When discussing proportions like \( \frac{0.5}{5} = \frac{1}{10} \), it's important to understand the terms "means" and "extremes." In a proportion written as \( \frac{a}{b} = \frac{c}{d} \), the means are the middle terms, \(b\) and \(c\), while the extremes are the outer terms, \(a\) and \(d\). Knowing which terms are means and extremes helps you to use the cross-multiplication method. In our example, the means are 5 and 1, and the extremes are 0.5 and 10. To solve or check a proportion, you need to be able to identify these terms properly so that you can verify the equality of their products.

A proportion represents equivalent ratios. This means that the two fractions or ratios, \( \frac{0.5}{5} \) and \( \frac{1}{10} \), represent the same relationship between numbers.
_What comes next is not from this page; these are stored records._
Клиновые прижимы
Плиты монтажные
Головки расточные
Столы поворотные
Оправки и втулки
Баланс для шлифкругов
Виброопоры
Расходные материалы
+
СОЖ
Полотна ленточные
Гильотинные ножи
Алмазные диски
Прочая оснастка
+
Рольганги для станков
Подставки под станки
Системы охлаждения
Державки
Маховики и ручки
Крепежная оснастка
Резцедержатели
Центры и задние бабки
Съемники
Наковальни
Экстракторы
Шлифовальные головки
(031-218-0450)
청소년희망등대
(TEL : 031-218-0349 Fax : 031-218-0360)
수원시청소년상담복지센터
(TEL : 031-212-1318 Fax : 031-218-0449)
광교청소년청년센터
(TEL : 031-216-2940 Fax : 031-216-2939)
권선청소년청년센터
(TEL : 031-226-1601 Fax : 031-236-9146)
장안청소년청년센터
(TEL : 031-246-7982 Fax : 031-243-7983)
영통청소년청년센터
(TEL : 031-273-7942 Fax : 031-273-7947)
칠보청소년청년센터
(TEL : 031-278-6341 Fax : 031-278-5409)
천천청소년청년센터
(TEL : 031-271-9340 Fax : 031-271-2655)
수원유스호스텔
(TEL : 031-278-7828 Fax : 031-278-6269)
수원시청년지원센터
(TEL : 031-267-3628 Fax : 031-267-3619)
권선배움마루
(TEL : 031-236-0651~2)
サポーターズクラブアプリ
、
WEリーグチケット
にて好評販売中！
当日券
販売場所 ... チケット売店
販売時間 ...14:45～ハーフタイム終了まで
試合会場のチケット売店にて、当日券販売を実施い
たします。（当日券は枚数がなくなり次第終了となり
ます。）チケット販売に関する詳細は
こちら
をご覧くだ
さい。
• \( \frac{0.5}{5} \) indicates that for every 5 units of the second quantity, there are 0.5 units of the first quantity.
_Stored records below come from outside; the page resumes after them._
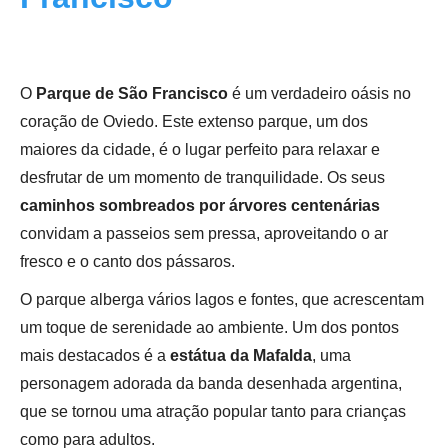
O
Parque de São Francisco
é um verdadeiro oásis no
coração de Oviedo. Este extenso parque, um dos
maiores da cidade, é o lugar perfeito para relaxar e
desfrutar de um momento de tranquilidade. Os seus
caminhos sombreados por árvores centenárias
convidam a passeios sem pressa, aproveitando o ar
fresco e o canto dos pássaros.
O parque alberga vários lagos e fontes, que acrescentam
um toque de serenidade ao ambiente. Um dos pontos
mais destacados é a
estátua da Mafalda
, uma
personagem adorada da banda desenhada argentina,
que se tornou uma atração popular tanto para crianças
como para adultos.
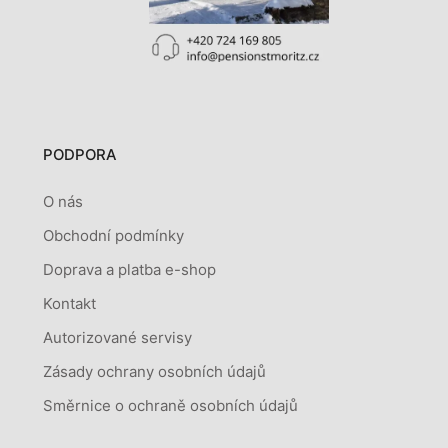
PODPORA
O nás
Obchodní podmínky
Doprava a platba e-shop
Kontakt
Autorizované servisy
Zásady ochrany osobních údajů
Směrnice o ochraně osobních údajů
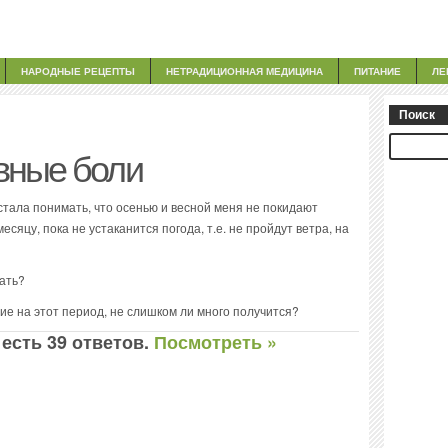
НАРОДНЫЕ РЕЦЕПТЫ
НЕТРАДИЦИОННАЯ МЕДИЦИНА
ПИТАНИЕ
ЛЕ
Поиск
вные боли
тала понимать, что осенью и весной меня не покидают
есяцу, пока не устаканится погода, т.е. не пройдут ветра, на
лать?
е на этот период, не слишком ли много получится?
 есть 39 ответов.
Посмотреть »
• \( \frac{1}{10} \) tells you that for every 10 units of the second, there's 1 unit of the first.

Despite being written differently, these two ratios are the same because their cross products (means and extremes) are equal, confirming their equivalence.
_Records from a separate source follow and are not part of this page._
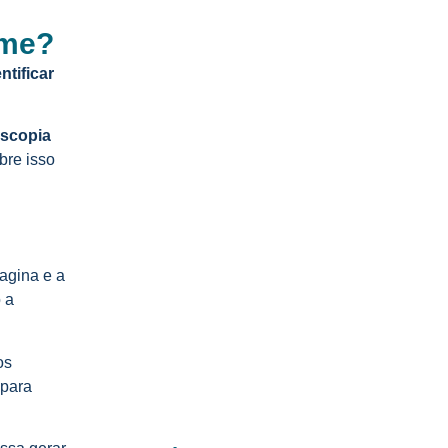
ame?
Entendendo a fundo o exame…
tificar
06/08/2026
scopia
Tratamento de pólipos com
bre isso
histeroscopia…
05/08/2026
agina e a
Papanicolau: A base da sua…
 a
04/08/2026
os
Colposcopia e a prevenção do…
 para
03/08/2026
A key property of proportions is that the product of the means equals the product of the extremes. This property allows you to confirm if two ratios form a proportion. For the proportion \( \frac{0.5}{5} = \frac{1}{10} \):- Calculate the means product: \( 5 \times 1 = 5 \)- Calculate the extremes product: \( 0.5 \times 10 = 5 \)Both products equal 5, which checks out, showing that the proportion is valid. This concept of "product equality" is crucial, not only for verifying proportions but also for solving problems involving ratios in real-world applications, such as determining how changes in one variable affect another.